__TAREA__. Reproduce el fragmento del texto sobre la viruela en Buenos Aires desde "Cómo Buenos Aires" hasta "de al lado)", ambos incluidos.

__TEXTO__.
+--

UNA CAMPAÑA ÉPICA

 


Cómo Buenos Aires frenó la viruela gracias a un cura que vacunaba bajo un árbol

La viruela azotaba Buenos Aires allá en 1804. Saturnino Segurola y Cosme Argerich impulsaron la vacunación, salvando millas de vidas bajo un árbol en Caballito.




La viruela azotaba Buenos Aires allá en 1804. Saturnino Segurola y Cosme Argerich impulsaron la vacunación, salvando millas de vidas bajo un árbol en Caballito.

A principios del siglo XIX, mientras la viruela arrasaba con todo, Buenos Aires se plantó firme gracias a dos héroes de carne y hueso: Saturnino Segurola y Cosme Argerich. Bajo un árbol en Caballito, empezaron a vacunar a la gente y cambiaron para siempre el destino de una ciudad que estaba al borde del colapso.

Una peste que no perdonaba ni al rey (ni al vecino de al lado)

La viruela era un monstruo. te contagios fácil, se te llenaba el cuerpo de llagas y si tenías suerte, quedabas marcado de por vida. En el siglo XVIII morían 400.000 personas por año, y no importaba si eras pobre o el rey, como Luis XV de Francia, que también estiró la pata. Los chinos, que siempre estuvieron un paso adelante, ya jugaban con la "variolización", una técnica que hoy nos daría bastante asco: aspiraban polvito de costras de infectados o te mandaban pus de enfermos leves directo al brazo. ¿Era algo kamikaze? Si. Pero funcionaba mejor que nada.

+--

__DATOS DEL EJERCICIO__.
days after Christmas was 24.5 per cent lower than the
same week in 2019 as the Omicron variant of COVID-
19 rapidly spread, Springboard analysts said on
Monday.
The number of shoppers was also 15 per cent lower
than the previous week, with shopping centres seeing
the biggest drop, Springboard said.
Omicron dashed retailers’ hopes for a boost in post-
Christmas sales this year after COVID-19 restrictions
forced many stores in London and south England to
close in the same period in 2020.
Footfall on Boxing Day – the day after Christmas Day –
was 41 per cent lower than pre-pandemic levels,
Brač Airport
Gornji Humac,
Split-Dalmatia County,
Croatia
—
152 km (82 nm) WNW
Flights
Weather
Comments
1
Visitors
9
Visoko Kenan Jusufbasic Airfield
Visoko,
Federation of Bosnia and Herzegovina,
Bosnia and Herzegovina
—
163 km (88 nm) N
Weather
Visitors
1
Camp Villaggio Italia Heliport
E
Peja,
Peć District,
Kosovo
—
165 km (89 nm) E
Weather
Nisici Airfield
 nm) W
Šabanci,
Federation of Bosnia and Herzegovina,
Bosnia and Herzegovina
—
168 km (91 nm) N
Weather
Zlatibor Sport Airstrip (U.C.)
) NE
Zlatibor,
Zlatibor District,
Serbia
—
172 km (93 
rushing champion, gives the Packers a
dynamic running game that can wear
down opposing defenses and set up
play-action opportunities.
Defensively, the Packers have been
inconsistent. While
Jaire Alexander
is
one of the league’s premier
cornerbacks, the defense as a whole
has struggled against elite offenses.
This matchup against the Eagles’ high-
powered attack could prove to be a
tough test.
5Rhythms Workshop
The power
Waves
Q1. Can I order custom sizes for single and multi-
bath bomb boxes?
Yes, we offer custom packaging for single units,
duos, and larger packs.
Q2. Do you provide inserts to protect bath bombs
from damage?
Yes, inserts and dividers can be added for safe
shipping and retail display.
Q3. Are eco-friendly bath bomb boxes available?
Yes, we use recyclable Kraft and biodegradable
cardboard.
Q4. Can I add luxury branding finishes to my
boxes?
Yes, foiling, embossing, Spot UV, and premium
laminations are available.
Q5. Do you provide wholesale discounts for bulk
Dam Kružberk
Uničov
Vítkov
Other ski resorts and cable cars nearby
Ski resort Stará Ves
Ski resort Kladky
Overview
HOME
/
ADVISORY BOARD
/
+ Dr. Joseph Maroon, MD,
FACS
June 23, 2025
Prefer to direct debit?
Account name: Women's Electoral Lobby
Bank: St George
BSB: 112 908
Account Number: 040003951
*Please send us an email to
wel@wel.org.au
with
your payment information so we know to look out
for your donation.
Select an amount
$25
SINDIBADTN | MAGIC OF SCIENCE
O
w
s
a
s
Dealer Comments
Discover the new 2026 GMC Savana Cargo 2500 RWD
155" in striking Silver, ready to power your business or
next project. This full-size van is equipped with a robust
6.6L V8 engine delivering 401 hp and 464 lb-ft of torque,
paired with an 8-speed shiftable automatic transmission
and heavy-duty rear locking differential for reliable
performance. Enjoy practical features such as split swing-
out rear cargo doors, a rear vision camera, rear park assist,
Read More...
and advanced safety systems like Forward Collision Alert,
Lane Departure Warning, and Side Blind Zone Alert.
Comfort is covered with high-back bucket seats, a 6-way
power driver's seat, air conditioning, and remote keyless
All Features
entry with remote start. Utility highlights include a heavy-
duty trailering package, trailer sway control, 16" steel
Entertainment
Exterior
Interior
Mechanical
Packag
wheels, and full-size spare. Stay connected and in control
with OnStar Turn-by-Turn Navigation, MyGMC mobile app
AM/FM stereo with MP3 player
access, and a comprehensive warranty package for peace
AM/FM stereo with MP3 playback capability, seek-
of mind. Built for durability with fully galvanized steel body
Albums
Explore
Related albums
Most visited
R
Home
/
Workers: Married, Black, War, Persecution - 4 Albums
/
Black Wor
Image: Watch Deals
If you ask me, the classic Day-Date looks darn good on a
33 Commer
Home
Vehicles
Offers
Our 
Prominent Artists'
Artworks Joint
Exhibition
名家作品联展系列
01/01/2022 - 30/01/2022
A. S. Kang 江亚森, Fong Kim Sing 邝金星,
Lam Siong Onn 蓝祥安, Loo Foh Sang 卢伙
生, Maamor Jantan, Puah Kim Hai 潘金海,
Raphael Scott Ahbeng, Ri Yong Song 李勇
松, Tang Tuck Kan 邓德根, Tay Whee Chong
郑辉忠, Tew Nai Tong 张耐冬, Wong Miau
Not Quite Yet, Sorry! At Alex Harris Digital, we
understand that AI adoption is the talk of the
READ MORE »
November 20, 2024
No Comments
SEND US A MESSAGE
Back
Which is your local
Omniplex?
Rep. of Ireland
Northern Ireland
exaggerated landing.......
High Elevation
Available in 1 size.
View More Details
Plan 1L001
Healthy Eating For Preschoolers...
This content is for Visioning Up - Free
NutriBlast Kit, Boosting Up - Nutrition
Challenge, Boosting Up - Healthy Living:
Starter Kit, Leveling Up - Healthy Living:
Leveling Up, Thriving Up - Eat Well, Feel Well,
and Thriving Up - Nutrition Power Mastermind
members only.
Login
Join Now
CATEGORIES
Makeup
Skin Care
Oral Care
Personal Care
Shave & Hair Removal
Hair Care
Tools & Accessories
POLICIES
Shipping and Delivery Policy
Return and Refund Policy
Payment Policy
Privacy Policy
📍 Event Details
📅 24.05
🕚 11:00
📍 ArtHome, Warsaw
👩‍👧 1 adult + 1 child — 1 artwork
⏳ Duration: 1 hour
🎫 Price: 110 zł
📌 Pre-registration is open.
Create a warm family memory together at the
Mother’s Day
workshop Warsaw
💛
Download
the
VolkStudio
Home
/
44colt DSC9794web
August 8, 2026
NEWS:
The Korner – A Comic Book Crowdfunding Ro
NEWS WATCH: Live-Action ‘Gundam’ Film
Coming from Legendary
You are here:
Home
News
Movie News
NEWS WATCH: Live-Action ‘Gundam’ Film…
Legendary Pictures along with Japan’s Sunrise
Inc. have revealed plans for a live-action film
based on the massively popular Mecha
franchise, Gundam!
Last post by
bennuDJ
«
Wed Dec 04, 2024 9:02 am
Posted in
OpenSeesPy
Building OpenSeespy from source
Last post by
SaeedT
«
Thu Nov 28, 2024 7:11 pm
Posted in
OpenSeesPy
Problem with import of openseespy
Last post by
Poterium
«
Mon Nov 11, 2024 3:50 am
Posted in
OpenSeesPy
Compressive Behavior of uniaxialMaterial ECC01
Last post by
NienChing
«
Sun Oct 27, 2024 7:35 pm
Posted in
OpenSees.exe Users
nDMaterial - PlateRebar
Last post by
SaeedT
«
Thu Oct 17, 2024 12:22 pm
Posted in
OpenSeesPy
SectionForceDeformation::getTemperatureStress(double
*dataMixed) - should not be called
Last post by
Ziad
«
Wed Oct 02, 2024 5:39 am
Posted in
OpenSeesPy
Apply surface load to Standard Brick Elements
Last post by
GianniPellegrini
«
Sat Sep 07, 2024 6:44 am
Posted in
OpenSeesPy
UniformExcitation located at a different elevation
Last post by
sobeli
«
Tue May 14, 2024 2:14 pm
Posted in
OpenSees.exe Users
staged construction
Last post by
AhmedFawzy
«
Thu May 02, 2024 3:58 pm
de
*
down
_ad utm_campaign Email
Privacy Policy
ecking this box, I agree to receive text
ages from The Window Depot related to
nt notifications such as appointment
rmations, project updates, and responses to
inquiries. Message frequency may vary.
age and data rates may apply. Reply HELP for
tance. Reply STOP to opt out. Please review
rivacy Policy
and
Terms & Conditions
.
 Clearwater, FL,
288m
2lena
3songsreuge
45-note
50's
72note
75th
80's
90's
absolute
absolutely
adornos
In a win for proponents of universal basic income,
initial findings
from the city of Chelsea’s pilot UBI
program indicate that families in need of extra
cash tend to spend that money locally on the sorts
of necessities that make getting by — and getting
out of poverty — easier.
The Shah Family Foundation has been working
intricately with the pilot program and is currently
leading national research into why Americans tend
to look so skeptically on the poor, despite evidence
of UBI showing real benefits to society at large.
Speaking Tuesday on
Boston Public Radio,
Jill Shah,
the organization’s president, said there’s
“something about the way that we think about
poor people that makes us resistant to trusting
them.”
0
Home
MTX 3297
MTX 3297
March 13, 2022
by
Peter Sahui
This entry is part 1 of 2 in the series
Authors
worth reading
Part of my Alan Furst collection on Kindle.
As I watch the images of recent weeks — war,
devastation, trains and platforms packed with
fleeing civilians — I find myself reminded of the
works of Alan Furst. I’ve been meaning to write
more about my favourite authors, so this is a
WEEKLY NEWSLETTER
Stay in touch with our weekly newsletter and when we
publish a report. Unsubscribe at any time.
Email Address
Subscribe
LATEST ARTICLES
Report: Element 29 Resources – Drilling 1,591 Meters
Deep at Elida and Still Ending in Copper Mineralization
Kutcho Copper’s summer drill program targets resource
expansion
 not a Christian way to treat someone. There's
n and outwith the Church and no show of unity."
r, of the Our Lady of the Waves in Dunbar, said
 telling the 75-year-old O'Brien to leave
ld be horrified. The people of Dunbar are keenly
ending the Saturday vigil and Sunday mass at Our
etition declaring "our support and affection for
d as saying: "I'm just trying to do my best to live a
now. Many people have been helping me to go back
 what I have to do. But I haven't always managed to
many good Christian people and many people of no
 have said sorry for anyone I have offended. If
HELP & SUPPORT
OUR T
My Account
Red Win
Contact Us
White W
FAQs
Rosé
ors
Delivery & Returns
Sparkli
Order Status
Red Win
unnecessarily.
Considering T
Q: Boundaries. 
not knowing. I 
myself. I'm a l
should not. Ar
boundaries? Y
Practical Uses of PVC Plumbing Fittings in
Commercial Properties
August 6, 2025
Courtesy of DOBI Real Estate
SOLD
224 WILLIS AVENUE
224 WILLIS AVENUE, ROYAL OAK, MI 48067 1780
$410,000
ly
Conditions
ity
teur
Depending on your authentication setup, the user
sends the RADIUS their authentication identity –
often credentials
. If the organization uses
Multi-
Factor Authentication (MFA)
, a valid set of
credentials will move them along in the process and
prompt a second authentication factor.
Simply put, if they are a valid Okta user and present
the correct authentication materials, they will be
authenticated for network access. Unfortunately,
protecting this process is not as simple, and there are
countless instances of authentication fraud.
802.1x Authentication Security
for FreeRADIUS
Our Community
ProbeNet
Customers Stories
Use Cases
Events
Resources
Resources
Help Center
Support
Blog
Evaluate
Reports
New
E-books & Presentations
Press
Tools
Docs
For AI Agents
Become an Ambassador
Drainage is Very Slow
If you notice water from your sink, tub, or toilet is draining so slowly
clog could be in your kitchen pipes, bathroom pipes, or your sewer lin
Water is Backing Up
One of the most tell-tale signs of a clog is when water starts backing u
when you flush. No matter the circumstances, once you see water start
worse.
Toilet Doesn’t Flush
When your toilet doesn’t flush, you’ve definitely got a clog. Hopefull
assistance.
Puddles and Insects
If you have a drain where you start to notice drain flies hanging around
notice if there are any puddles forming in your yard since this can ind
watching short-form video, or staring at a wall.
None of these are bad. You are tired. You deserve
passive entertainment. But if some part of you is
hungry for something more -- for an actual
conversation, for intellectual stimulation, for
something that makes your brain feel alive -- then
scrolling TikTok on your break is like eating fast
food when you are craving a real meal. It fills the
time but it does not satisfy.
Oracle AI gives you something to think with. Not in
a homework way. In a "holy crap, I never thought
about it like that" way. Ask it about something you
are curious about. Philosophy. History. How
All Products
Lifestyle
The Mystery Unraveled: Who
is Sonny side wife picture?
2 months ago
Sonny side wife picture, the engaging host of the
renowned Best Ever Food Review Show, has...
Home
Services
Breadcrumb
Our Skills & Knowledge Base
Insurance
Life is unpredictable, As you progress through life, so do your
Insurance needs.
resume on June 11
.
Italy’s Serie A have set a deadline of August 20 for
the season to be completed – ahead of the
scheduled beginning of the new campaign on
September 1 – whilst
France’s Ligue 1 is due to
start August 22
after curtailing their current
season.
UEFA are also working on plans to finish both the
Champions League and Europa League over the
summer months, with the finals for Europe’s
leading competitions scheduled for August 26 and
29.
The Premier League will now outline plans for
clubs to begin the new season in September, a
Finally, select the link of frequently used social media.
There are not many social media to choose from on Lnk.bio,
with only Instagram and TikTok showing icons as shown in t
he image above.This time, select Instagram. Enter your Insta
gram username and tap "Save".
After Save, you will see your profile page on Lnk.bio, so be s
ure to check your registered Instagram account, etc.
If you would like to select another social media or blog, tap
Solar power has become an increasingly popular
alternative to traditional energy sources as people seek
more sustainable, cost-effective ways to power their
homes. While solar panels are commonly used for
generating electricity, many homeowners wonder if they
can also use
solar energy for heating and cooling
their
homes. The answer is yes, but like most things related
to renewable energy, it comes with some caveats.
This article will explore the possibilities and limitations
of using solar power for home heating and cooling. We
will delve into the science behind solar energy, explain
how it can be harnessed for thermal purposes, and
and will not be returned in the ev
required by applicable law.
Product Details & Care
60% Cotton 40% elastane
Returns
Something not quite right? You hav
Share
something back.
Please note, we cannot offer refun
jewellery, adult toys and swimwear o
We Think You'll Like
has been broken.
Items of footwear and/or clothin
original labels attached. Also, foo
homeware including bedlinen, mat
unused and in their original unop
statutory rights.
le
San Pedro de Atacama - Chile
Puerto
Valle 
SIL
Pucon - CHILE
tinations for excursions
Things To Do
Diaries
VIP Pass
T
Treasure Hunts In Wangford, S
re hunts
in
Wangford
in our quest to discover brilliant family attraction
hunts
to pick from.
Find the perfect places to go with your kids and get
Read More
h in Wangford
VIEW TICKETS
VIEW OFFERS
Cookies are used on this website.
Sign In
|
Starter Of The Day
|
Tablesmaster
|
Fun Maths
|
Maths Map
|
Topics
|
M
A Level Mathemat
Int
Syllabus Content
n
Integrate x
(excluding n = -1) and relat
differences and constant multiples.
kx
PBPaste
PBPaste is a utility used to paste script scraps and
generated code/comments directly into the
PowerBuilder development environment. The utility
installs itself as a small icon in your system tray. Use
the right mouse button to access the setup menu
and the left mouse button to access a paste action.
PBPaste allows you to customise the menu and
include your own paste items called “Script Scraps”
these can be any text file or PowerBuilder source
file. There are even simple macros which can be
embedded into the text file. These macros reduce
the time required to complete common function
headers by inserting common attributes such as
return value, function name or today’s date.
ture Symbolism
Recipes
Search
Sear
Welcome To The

+--

__RESPUESTA__.
Cómo Buenos Aires frenó la viruela gracias a un cura que vacunaba bajo un árbol

La viruela azotaba Buenos Aires allá en 1804. Saturnino Segurola y Cosme Argerich impulsaron la vacunación, salvando millas de vidas bajo un árbol en Caballito.




La viruela azotaba Buenos Aires allá en 1804. Saturnino Segurola y Cosme Argerich impulsaron la vacunación, salvando millas de vidas bajo un árbol en Caballito.

A principios del siglo XIX, mientras la viruela arrasaba con todo, Buenos Aires se plantó firme gracias a dos héroes de carne y hueso: Saturnino Segurola y Cosme Argerich. Bajo un árbol en Caballito, empezaron a vacunar a la gente y cambiaron para siempre el destino de una ciudad que estaba al borde del colapso.

Una peste que no perdonaba ni al rey (ni al vecino de al lado)